DANVILLE -- More than 1,500 parents in Pennsylvania were the subjects of a recent study done at Geisinger Medical Center. Coming from 31 elementary schools in our area, they took part in the study about childhood obesity.
The bottom line? Researchers found that education is key.
We're told time after time obesity is a risk factor for so many illnesses: diabetes, high blood pressure, high cholesterol. Carrying extra weight is hard on your joints, and can contribute to poor self-esteem and depression.
Now, doctors are seeing all of those things more than ever before in kids.
Dr. Lisa Bailey-Davis says 17 percent of children in the nation are obese, meaning their body mass index, or BMI, is greater than the 95th percentile.
"Out of 100 kids, they'd be heavier than 95 of those children, and in central Pennsylvania, we see rates that are even higher," Dr. Bailey-Davis said.

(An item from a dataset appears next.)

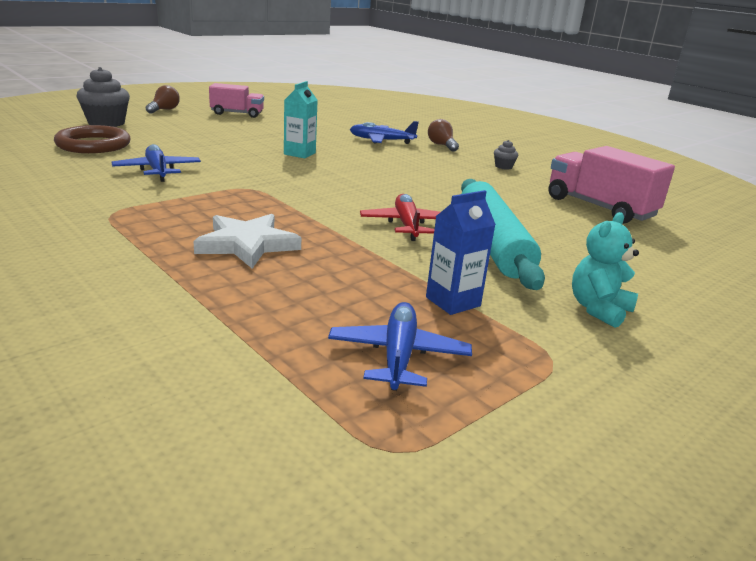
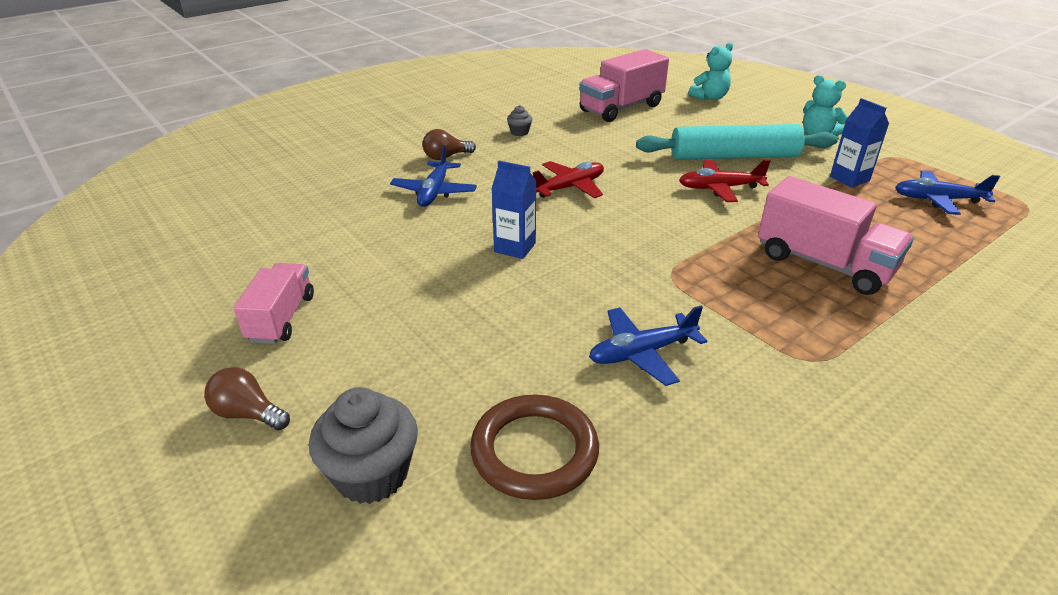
camera: 85 degrees left, 10 degrees up
white star [193,214,301,268] -> pink truck [758,176,914,295]
turquoise carton [284,81,317,158] -> blue carton [492,161,536,259]
none -> red plane [533,161,604,198]
none -> turquoise teddy bear [689,42,733,100]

Dr. Bailey-Davis is the associate director for maternal and pediatric research in the Geisinger Obesity Institute.
Recently, a study she and her colleagues completed was published in a medical journal. The study found that when it comes to preventing or reversing a child's obesity, the more knowledge parents have, the better. Screening for BMI is a start, but shouldn't be the end.
"It's not enough to just share the screening result. There should also be education and available resources for parents."
Some things parents can do to keep their kids in the healthy range include reducing sugar-sweetened drinks, making fruits and veggies available for meals and snacks, and encouraging an active lifestyle.
Sleep also makes a big difference.
"They can encourage a sleep schedule, may sound simple, but it is protective when it comes to promoting a healthy weight."
Dr. Bailey-Davis says, ultimately, she would like to see more BMI education policies in schools which would decrease risk factors for a number of health issues for the students and their families.